Sağlık Okuryazarlığındaki Eksiklik
Doç. Dr. Çiçek, sağlık okuryazarlığı düzeyinin düşük olmasının bu tür hijyen problemlerine neden olduğunu belirterek, toplumda ağız ve diş sağlığı farkındalığının artırılması gerektiğine dikkat çekti. "Ağız sağlığı ihmal edilen bir alan ve bu, genel sağlığımız üzerinde büyük bir yük oluşturuyor," dedi.
Uzmanlardan Öneriler
- Her birey kendine ait bir diş fırçası kullanmalı ve bu fırçalar düzenli olarak (genelde 3 ayda bir) değiştirilmelidir.

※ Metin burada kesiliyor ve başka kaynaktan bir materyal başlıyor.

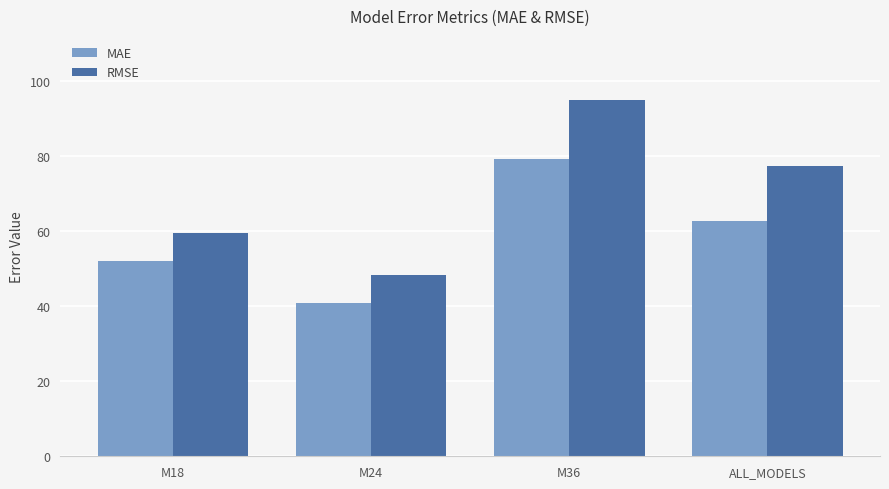

What are all the series names shown in the legend?

MAE, RMSE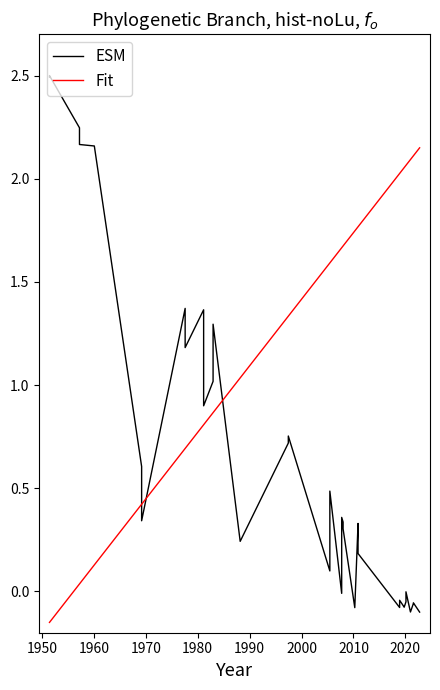

What is the sum of all ESM values?

24.6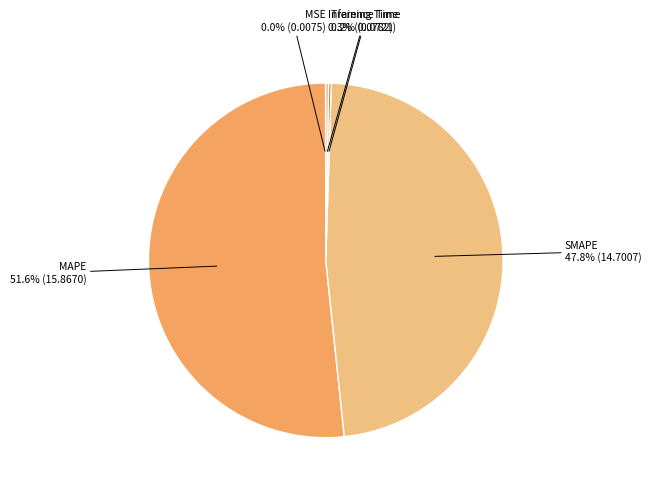

Which category has the smallest portion of the pie?

MSE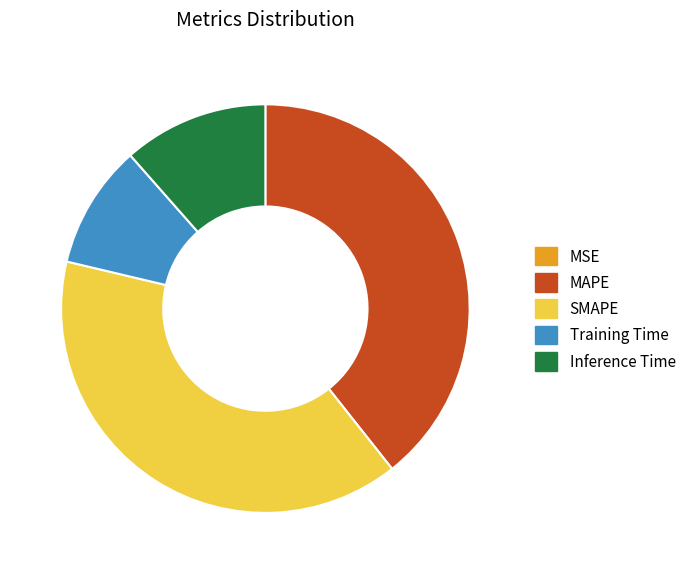

Does MAPE account for over 50% of the chart?

No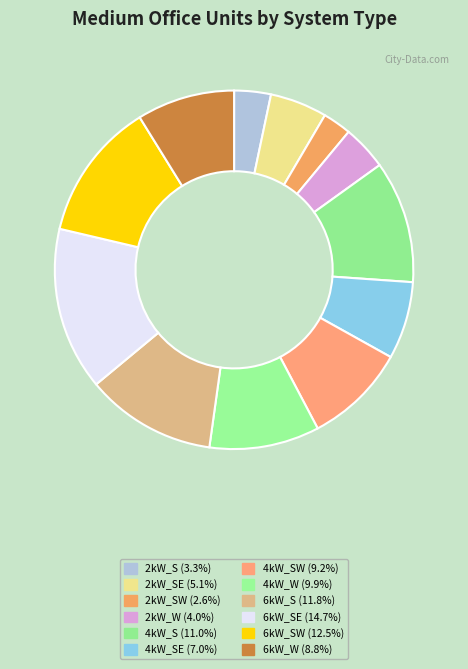

To the nearest percent, what is the difference between the largest and smallest slice percentages?

12%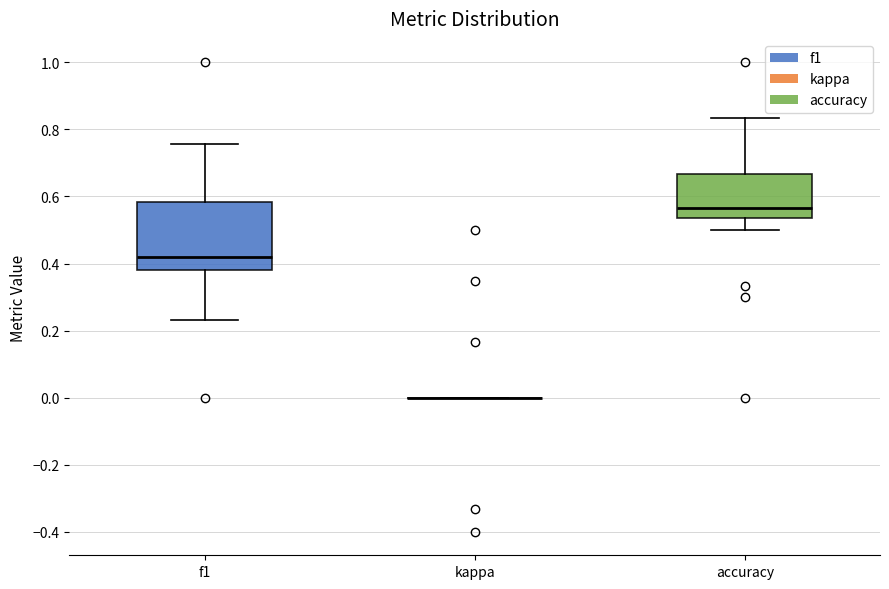

Comparing the boxes themselves (not the whiskers), which one is the tallest?

f1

- Ağız hijyenine dikkat edilmesi enfeksiyon riskini ciddi şekilde azaltabilir.
- Ağız ve diş sağlığı kontrolleri, özellikle kronik hastalıkları olan bireyler için düzenli yapılmalıdır.
Sonuç: Ağız hijyeni, yalnızca diş ve diş etleri için değil, aynı zamanda kalp sağlığı için de büyük önem taşıyor. Kongrede vurgulanan bu konu, sağlık okuryazarlığının artırılmasının ne kadar kritik olduğunu bir kez daha gözler önüne seriyor.